Similarly, drawing perpendiculars from points R. P and S to Y-axis,

we get, y = \(\frac{my_2+ny_1}{m+n}\)

∴ coordinates of the point, which divides the line segment joining the points

R(x₁, y₁) and S(x₂, y₂) in the ratio m : n are given by

\((\frac{mx_2+nx_1}{m+n},\,\frac{my_2+ny_1}{m+n})\)

Co-ordinates of the midpoint of a segment :

If A(x₁, y₁)and B(x₂, y₂) are two points and P (x, y) is the midpoint of seg AB, then m = n.

∴ values of x and y can be written as

x = \(\frac{mx_2+nx_1}{m+n}\) = \(\frac{mx_2+mx_1}{m+m}\)        ….(m = n) = \(\frac{m(x_2+x_1)}{2m}\)  = \(\frac{x_2+x_1}{2}\)

y = \(\frac{my_2+ny_1}{m+n}\) = \(\frac{my_2+my_1}{m+m}\)        ….(m = n) = \(\frac{m(y_2+y_1)}{2m}\)  = \(\frac{y_2+y_1}{2}\)

∴ co-ordinates of midpoint P are \((\frac{x_2+x_1}{2},\frac{y_2+y_1}{2})\) 

This is called as midpoint formula.

Centroid formula :

• We know that, medians of a triangle are concurrent. The point of concurrence (centroid) divides the median in the ratio 2 : 1.

Suppose, in Δ ABC, A(x₁, y₁), B(x₂, y₂)  and C(x₃, y₃)  are the vertices. Seg AM is a median and G(x, y) is the centroid.

By definition of the median, M is the midpoint of seg BC.

Coordinates of M, by midpoint formula is \((\frac{x_2+x_1}{2},\frac{y_2+y_1}{2})\) 

G(x, y) is the centroid of Δ ABC

∴ AG : GM = 2 : 1

By section formula,

x = \(\frac{m(\frac{x_2+x_3}{2})+nx_1}{m+n}\)

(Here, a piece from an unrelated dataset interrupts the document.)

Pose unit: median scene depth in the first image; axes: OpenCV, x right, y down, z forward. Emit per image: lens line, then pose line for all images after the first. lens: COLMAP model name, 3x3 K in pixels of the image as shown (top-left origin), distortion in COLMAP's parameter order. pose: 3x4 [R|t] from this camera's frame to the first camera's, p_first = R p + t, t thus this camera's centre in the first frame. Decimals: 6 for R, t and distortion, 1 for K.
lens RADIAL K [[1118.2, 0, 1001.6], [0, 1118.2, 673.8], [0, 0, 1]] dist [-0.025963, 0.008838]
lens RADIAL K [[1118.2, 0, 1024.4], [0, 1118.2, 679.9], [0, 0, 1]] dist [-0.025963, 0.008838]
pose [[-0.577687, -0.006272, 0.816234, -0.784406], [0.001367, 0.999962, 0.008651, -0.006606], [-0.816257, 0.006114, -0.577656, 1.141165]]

= \(\frac{2(\frac{x_2+x_3}{2})+1(x_1)}{2+1}\)

= \(\frac{x_2+x_3+x_1}{3}=\frac{x_1+x_2+x_3}{3}\)

y = \(\frac{m(\frac{y_2+y_3}{2})+ny_1}{m+n}\)

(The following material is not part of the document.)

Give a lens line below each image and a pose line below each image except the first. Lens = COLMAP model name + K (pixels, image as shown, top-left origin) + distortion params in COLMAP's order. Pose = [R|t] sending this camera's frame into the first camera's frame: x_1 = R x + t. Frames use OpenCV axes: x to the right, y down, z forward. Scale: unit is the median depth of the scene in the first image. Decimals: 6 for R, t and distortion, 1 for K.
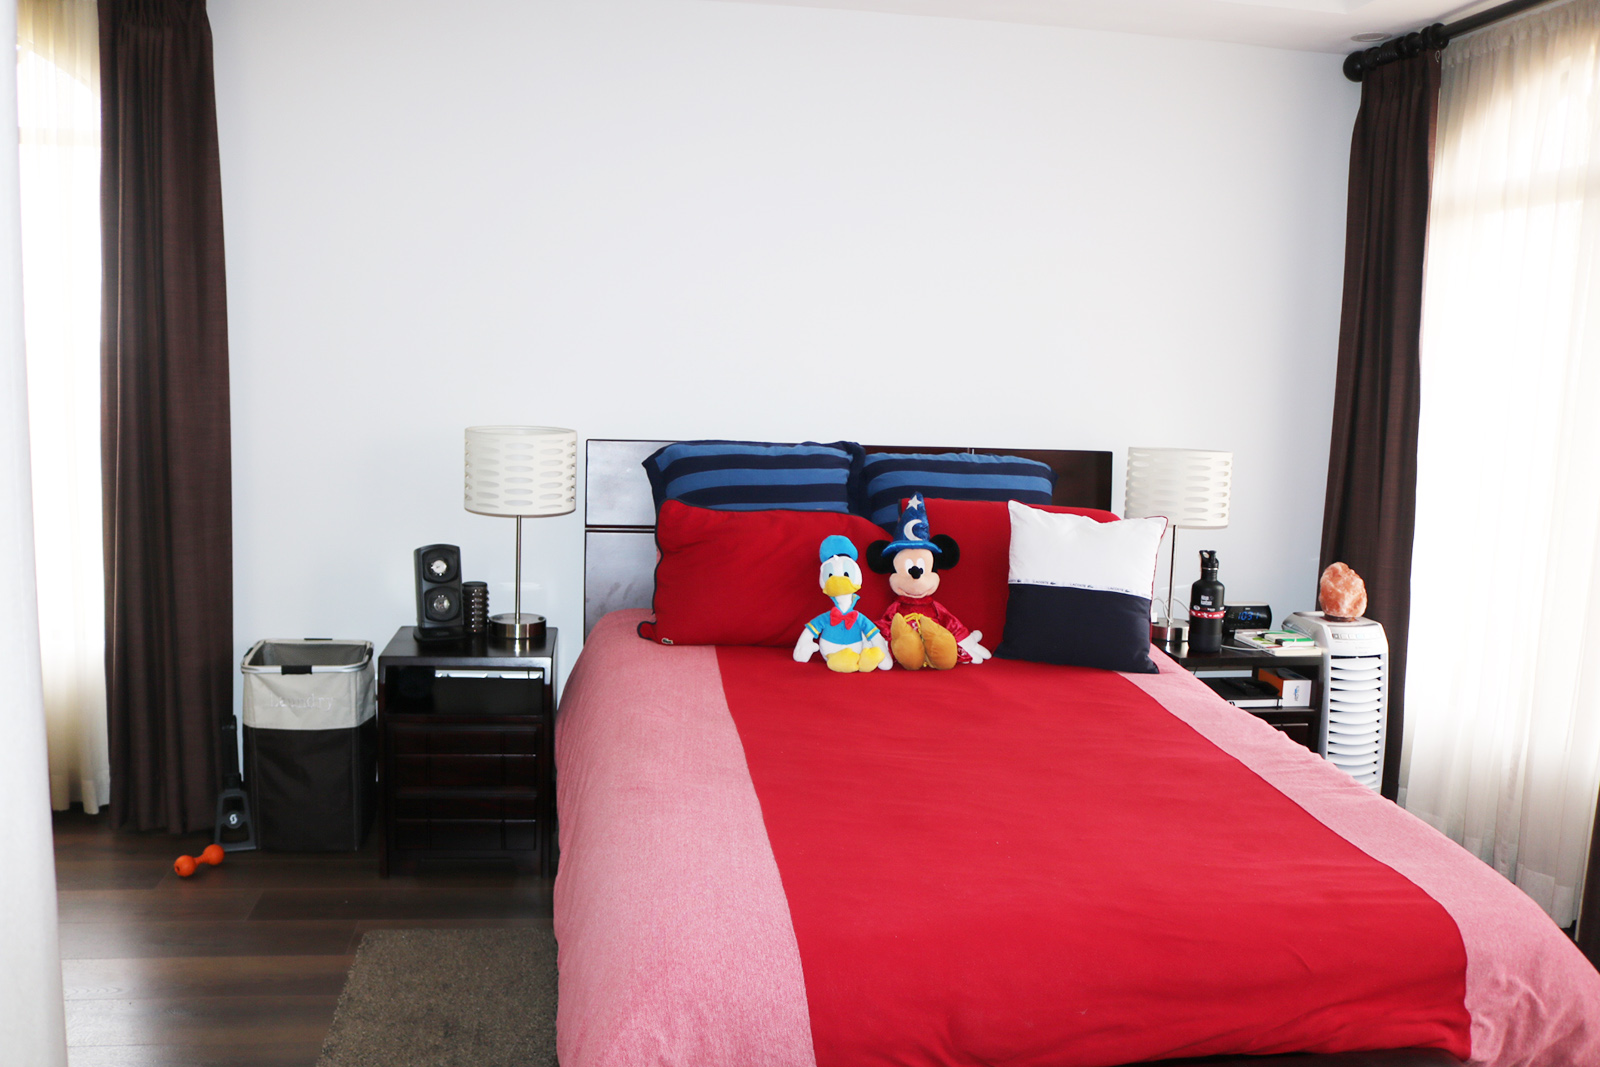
lens RADIAL K [[1323.2, 0, 795.9], [0, 1323.2, 534.0], [0, 0, 1]] dist [-0.140966, 0.114945]
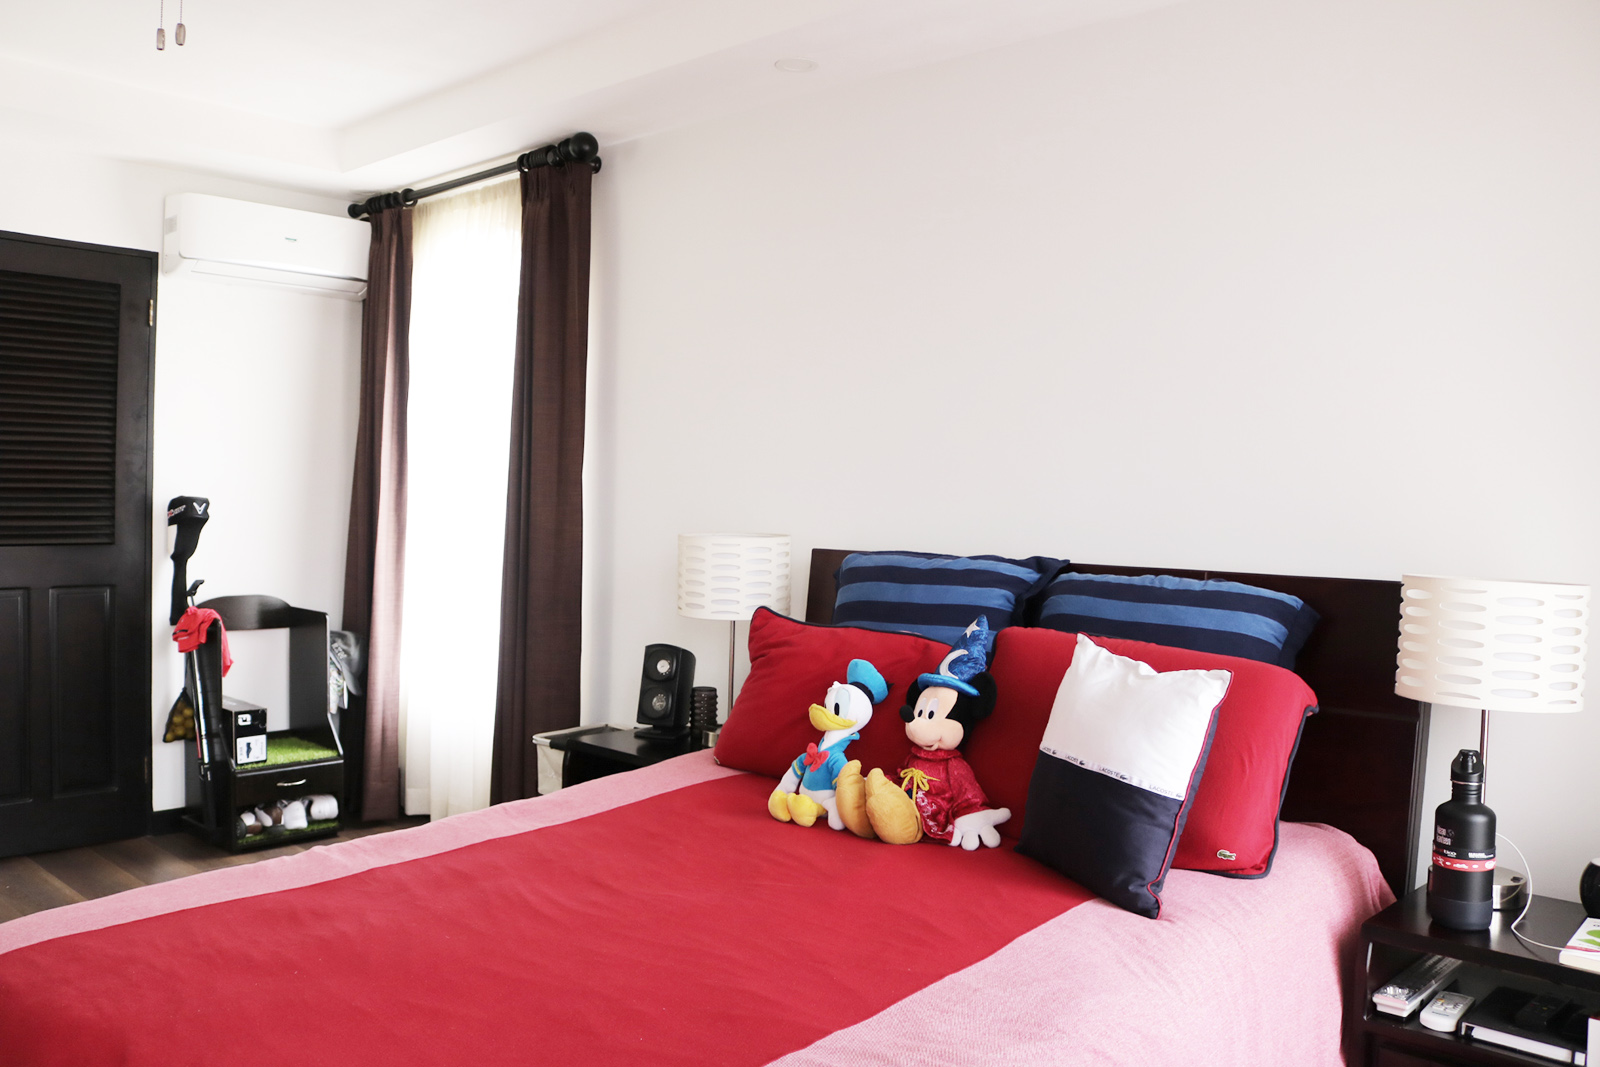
lens RADIAL K [[1323.2, 0, 795.9], [0, 1323.2, 534.0], [0, 0, 1]] dist [-0.140966, 0.114945]
pose [[0.616597, 0.001934, -0.787277, 0.606909], [-0.103599, 0.991500, -0.078703, -0.007184], [0.780433, 0.130089, 0.611556, 0.433490]]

= \(\frac{2(\frac{y_2+y_3}{2})+1(y_1)}{2+1}\)

= \(\frac{y_2+y_3+y_1}{3}=\frac{y_1+y_2+y_3}{3}\)

Thus, if (x₁, y₁), (x₂, y₂)  and (x₃, y₃)  are the vertices of a triangle then the coordinates of the centroid are

\((\frac{x_1+x_2+x_3}{3},\frac{y_1+y_2+y_3}{3})\)

This is called the centroid formula.

Remember : (i) Section formula : The coordinates of a point which divides the line segment joined by two distinct points (x1, yl) and (x2, y2) in the ratio m : n are \((\frac{mx_2+nx_1}{m+n},\,\frac{my_2+ny_1}{m+n})\)  (ii) Midpoint formula : The coordinates of midpoint of a line segment joining two distinct points (x1, yl) and (x2, y2)  are   \((\frac{x_2+x_1}{2},\frac{y_2+y_1}{2})\)  (iii) Centroid formula  : If (x1, y1), (x2, y2)  and (x3, y3)  are the vertices of a triangle then the coordinates of the centroid are   \((\frac{x_1+x_2+x_3}{3},\frac{y_1+y_2+y_3}{3})\)

Slope of a line :

In the figure P(x₁, y₁) and Q(x₂, y₂) are any two points in XY-plane.

the ratio \(\frac{y_2-y_1}{x_2-x_1}\)  is constant.

It is true for any two points on line l.

The ratio \(\frac{y_2-y_1}{x_2-x_1}\)  is called the slope of the line l.

Usually slope is denoted by letter m.

∴ m = \(\frac{y_2-y_1}{x_2-x_1}\) 

Slope of line – using ratio in trigonometry :

The tangent ratio of an angle made by the line with the positive direction of X-axis is called the slope of that line.

In the figure, line l makes an angle θ with the positive direction of X-axis.

 slope of line l = m = tan θ.

Remember :

Slope of X-axis and any line parallel to X-axis is 0.

Slope of Y-axis and any line parallel to Y-axis cannot be determined.

Parallel lines have equal slopes.

When any two lines have same slope, these lines make equal angles with the

positive direction of X- axis. ∴ These two lines are parallel.